Unter anderem hatten die deutsche und französische Regierung Änderungen an dem Gesetz verlangt. Der deutsche Regierungssprecher Steffen Seibert sprach am Freitag von "problematischen Gesetzesregelungen". Luxemburgs Außenminister Jean Asselborn bekräftigte seine Forderung nach einem raschen Eingreifen der EU-Kommission. Auch der Vizepräsident der Sozialdemokraten im Europaparlament, Hannes Swoboda, erneuerte seine Kritik. ÖGB-Präsident Erich Foglar nannte das ungarische "Zensurgesetz" "demokratiepolitisch bedenklich".

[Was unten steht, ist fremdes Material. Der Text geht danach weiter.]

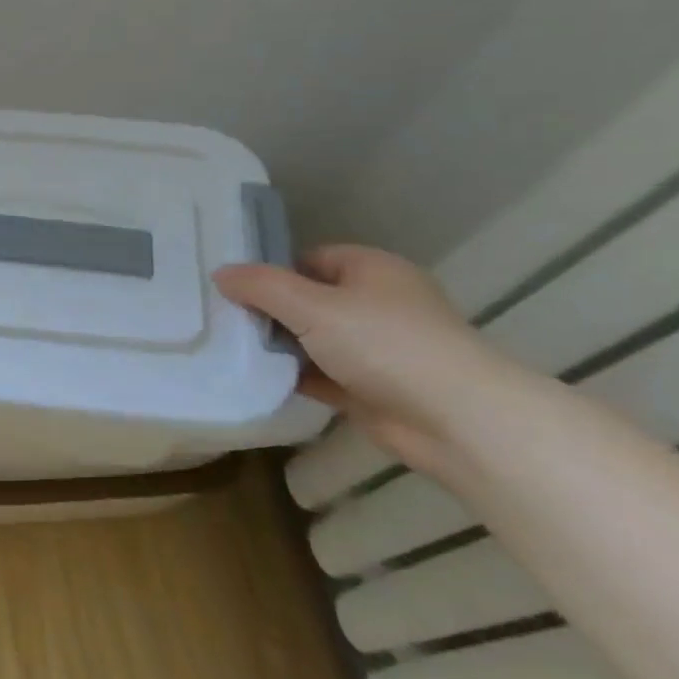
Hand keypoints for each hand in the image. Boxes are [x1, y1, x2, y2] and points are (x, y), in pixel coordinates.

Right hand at [214, 245, 529, 471]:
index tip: (232, 289)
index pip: (310, 258)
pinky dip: (294, 376)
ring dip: (279, 347)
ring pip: (313, 339)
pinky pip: (321, 374)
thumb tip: (220, 273)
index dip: (271, 271)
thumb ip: (261, 287)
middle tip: (223, 320)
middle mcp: (376, 303)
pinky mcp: (371, 387)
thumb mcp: (311, 306)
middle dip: (269, 311)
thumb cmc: (385, 345)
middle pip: (308, 299)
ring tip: (229, 349)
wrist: (457, 420)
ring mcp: (376, 348)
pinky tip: (257, 379)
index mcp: (372, 270)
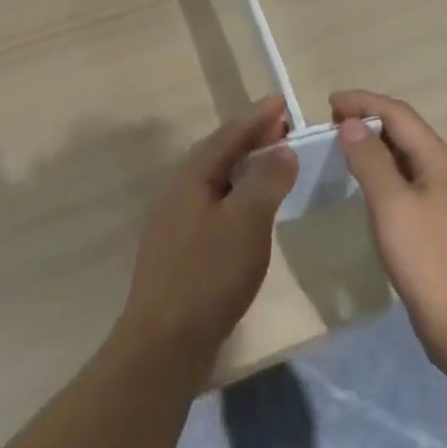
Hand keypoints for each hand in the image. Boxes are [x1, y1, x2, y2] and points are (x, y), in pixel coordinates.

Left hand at [116, 97, 296, 373]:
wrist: (164, 345)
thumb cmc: (208, 275)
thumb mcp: (246, 221)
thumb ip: (266, 180)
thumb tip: (281, 149)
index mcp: (191, 177)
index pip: (228, 135)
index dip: (256, 118)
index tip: (281, 102)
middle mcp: (178, 192)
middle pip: (218, 154)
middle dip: (250, 138)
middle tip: (283, 130)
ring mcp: (175, 223)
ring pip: (215, 181)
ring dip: (244, 167)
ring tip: (272, 166)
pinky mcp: (180, 252)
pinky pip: (214, 206)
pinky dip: (237, 196)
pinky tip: (250, 213)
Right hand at [331, 90, 446, 371]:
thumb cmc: (430, 261)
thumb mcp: (393, 206)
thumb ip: (370, 161)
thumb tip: (353, 123)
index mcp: (440, 161)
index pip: (399, 114)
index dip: (364, 102)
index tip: (329, 103)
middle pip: (406, 132)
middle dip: (369, 121)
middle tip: (332, 125)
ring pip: (408, 159)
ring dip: (376, 148)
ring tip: (344, 150)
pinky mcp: (443, 229)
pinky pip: (409, 185)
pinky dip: (385, 175)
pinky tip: (368, 190)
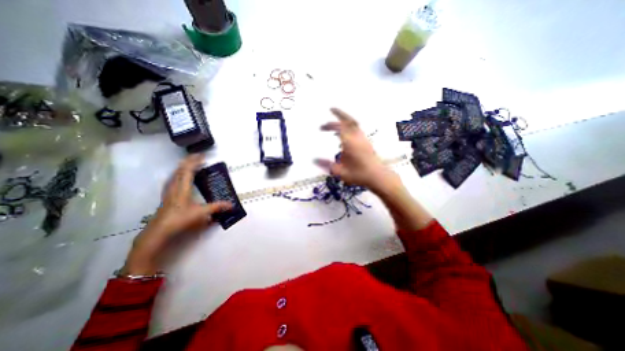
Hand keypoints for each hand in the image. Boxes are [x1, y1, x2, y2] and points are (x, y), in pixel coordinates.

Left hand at [120, 156, 230, 274]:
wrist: (158, 232)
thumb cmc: (180, 220)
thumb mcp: (201, 214)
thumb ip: (217, 208)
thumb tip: (231, 205)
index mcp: (183, 188)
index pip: (188, 170)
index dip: (195, 161)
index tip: (203, 155)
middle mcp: (174, 187)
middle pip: (180, 170)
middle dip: (189, 161)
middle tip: (197, 156)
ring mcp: (168, 191)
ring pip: (174, 174)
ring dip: (182, 167)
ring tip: (189, 164)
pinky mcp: (166, 196)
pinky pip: (171, 180)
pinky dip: (177, 174)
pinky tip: (178, 178)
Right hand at [317, 108, 399, 192]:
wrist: (378, 177)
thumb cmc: (359, 175)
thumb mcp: (340, 172)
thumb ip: (326, 165)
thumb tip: (314, 160)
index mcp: (350, 143)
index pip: (340, 127)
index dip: (330, 124)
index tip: (321, 127)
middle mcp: (357, 138)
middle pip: (349, 120)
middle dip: (339, 114)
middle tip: (330, 111)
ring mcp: (363, 139)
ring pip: (354, 124)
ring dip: (344, 120)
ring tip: (334, 124)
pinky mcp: (366, 142)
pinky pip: (357, 129)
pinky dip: (349, 127)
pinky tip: (344, 134)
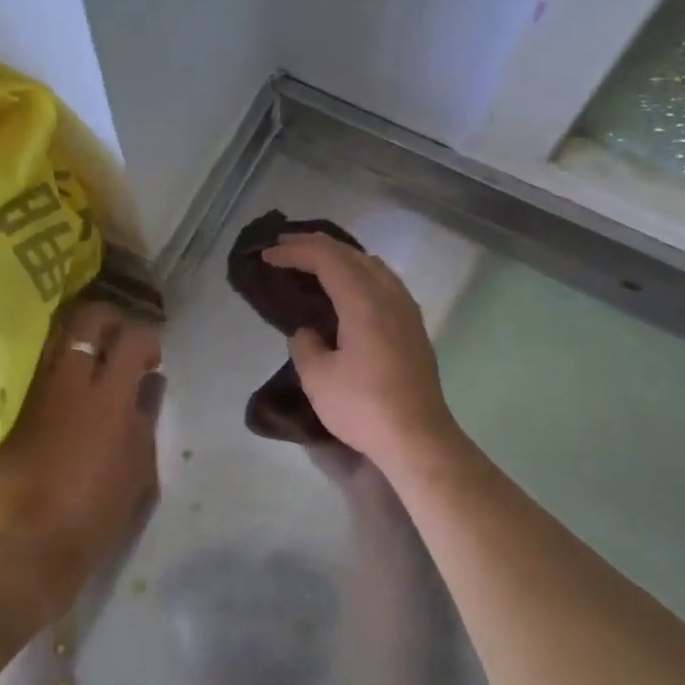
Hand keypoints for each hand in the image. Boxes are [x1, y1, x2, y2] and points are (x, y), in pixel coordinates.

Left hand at [0, 301, 163, 621]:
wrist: (32, 544)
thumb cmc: (98, 512)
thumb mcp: (140, 466)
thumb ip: (146, 415)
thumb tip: (150, 382)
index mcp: (110, 398)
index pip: (133, 338)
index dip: (148, 340)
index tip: (151, 360)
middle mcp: (70, 381)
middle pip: (88, 318)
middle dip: (111, 320)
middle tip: (119, 342)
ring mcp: (35, 390)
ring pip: (54, 332)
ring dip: (77, 333)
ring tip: (89, 353)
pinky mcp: (12, 405)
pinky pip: (33, 362)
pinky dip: (52, 357)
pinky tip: (63, 378)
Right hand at [261, 233, 459, 468]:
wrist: (417, 438)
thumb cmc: (363, 407)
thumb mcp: (318, 378)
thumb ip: (305, 345)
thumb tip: (308, 332)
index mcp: (363, 302)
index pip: (326, 259)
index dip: (294, 252)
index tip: (267, 256)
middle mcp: (389, 295)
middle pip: (351, 254)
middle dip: (315, 246)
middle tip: (284, 248)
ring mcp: (406, 309)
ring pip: (372, 265)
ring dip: (341, 257)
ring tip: (314, 262)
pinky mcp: (414, 326)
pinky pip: (384, 281)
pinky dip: (359, 273)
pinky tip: (349, 288)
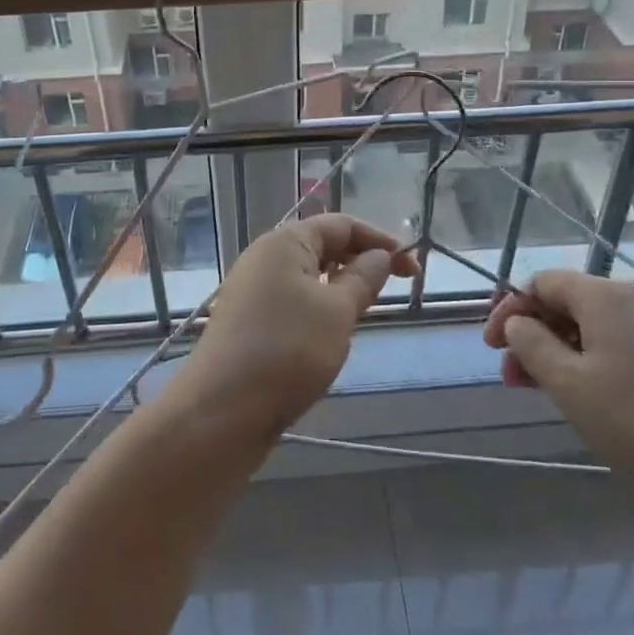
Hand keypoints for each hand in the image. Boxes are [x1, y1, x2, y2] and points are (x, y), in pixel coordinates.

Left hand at [178, 215, 419, 441]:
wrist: (221, 410)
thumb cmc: (287, 351)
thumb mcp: (338, 312)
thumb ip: (363, 278)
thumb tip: (380, 255)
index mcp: (285, 242)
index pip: (341, 225)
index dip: (380, 240)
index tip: (412, 268)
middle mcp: (264, 256)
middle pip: (322, 246)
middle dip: (360, 261)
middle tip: (394, 289)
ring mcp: (252, 289)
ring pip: (307, 275)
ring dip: (340, 286)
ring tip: (365, 311)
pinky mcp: (247, 319)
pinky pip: (292, 299)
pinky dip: (318, 306)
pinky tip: (331, 334)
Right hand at [484, 271, 633, 502]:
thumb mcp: (567, 383)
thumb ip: (531, 345)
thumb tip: (518, 322)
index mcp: (603, 296)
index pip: (541, 283)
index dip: (509, 309)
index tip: (491, 347)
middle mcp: (633, 300)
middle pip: (567, 304)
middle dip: (532, 335)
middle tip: (512, 376)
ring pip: (593, 328)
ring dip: (559, 352)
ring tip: (541, 390)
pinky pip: (620, 346)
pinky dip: (591, 362)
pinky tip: (586, 396)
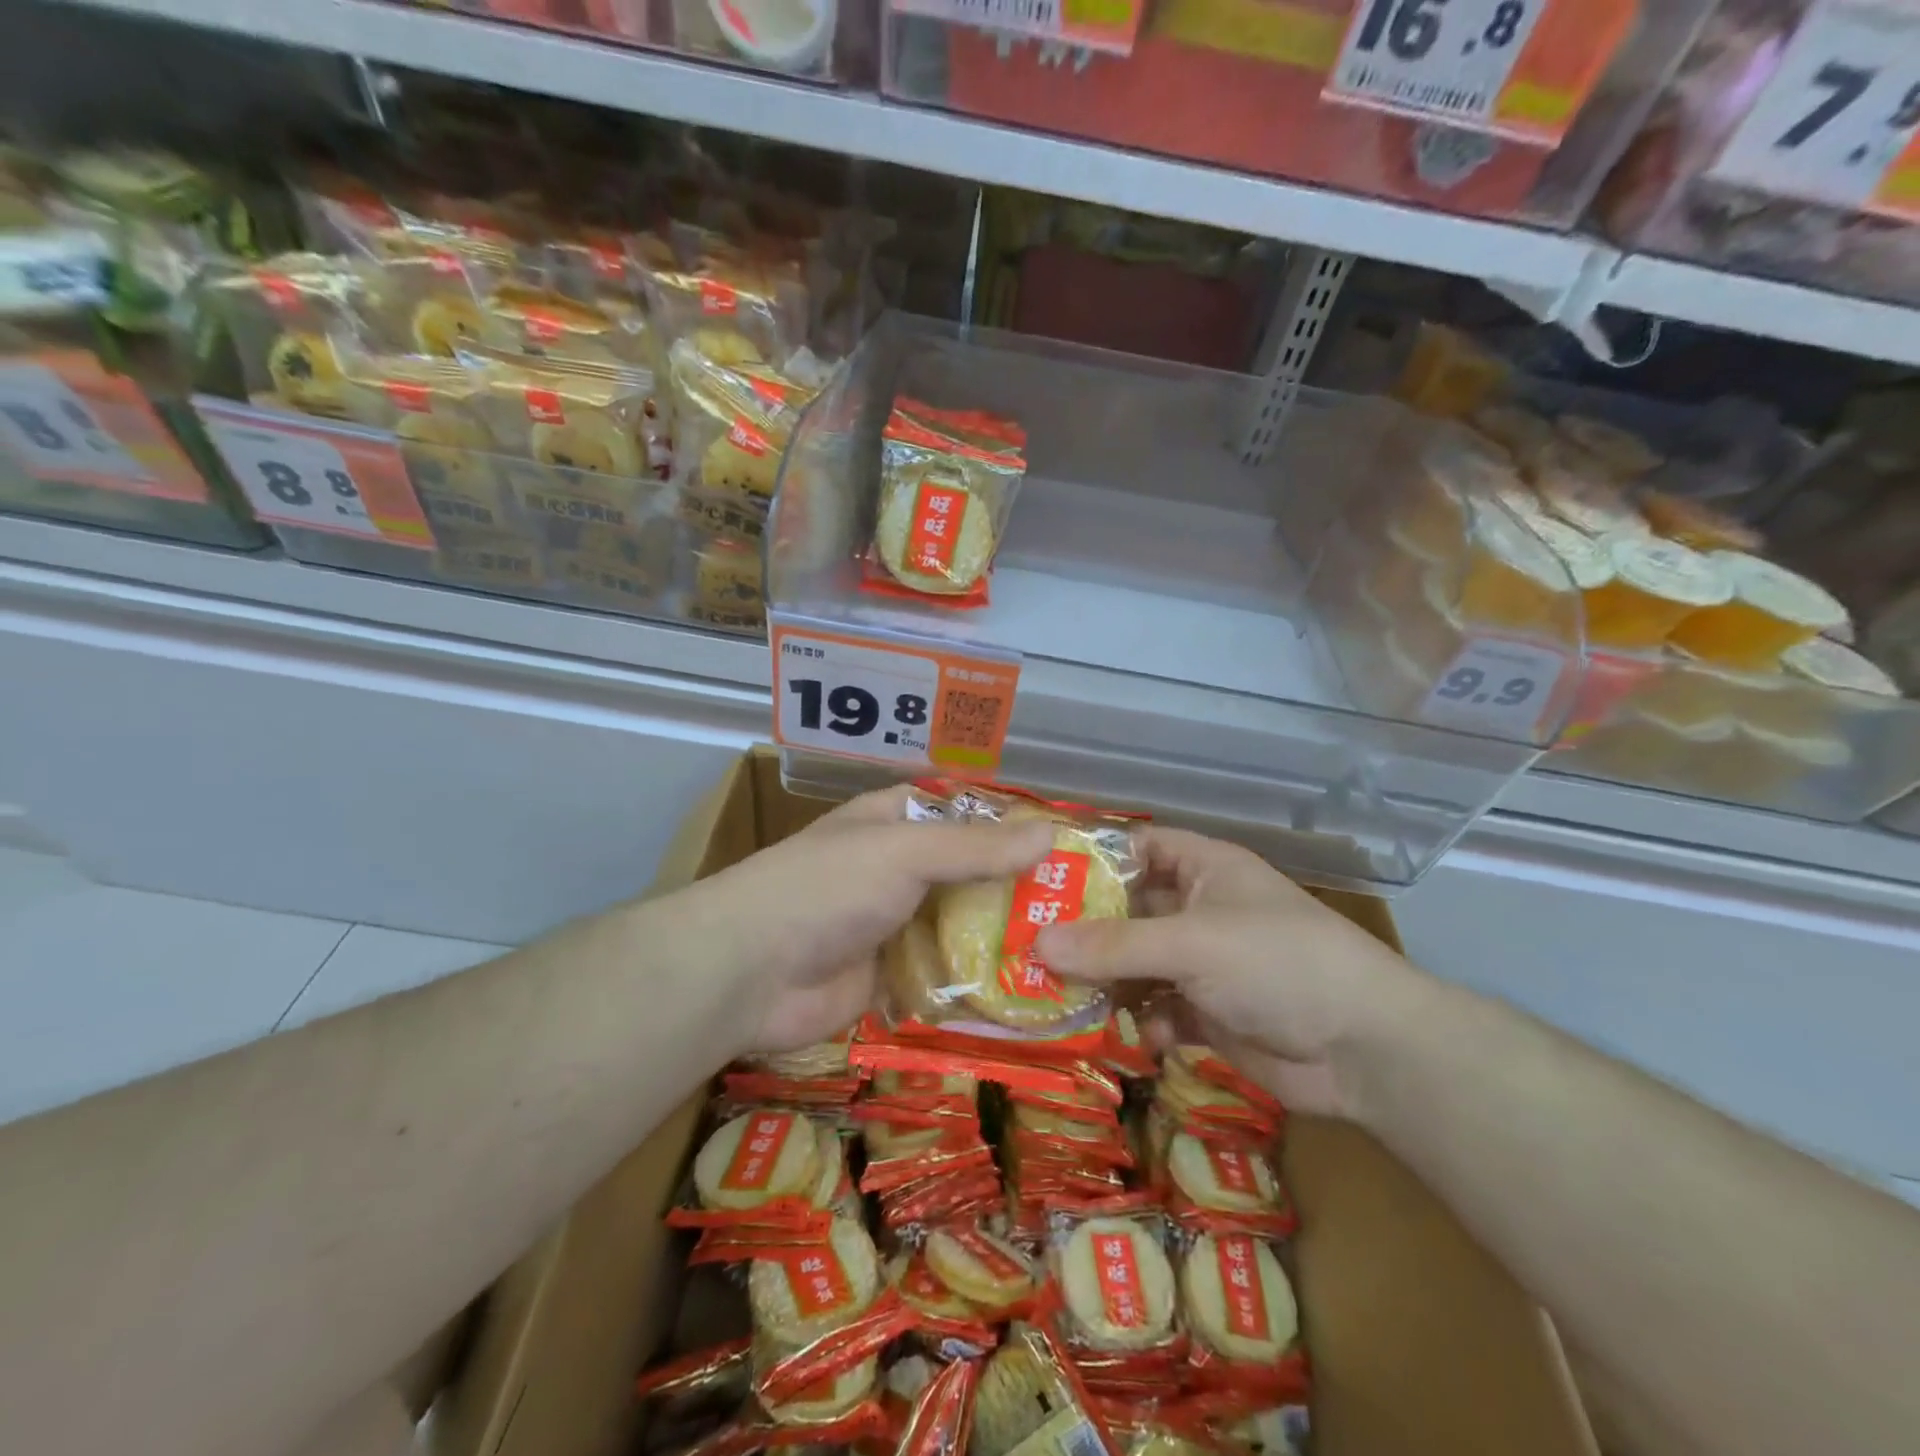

Die von Fidesz kontrollierte Medienbehörde NMHH kann seit Jahresbeginn Medien, deren Berichte als "nicht politisch ausgewogen" erachtet werden, mit hohen Geldstrafen belegen. Auch müssen Journalisten dem Gesetz zufolge ihre Quellen offenlegen, wenn es um Fragen der nationalen Sicherheit geht. Das Internationale Presse-Institut (IPI) berichtete am Freitag von einem ersten Fall, in dem die Medienbehörde gegen einen privaten Radiosender vorgehe. Dem Sender Tilos wird vorgeworfen, Lieder des US-Rappers Ice-T mit nicht jugendfreiem Inhalt im Nachmittagsprogramm abgespielt zu haben, was das neue Gesetz verbietet. (Text: APA, Red.)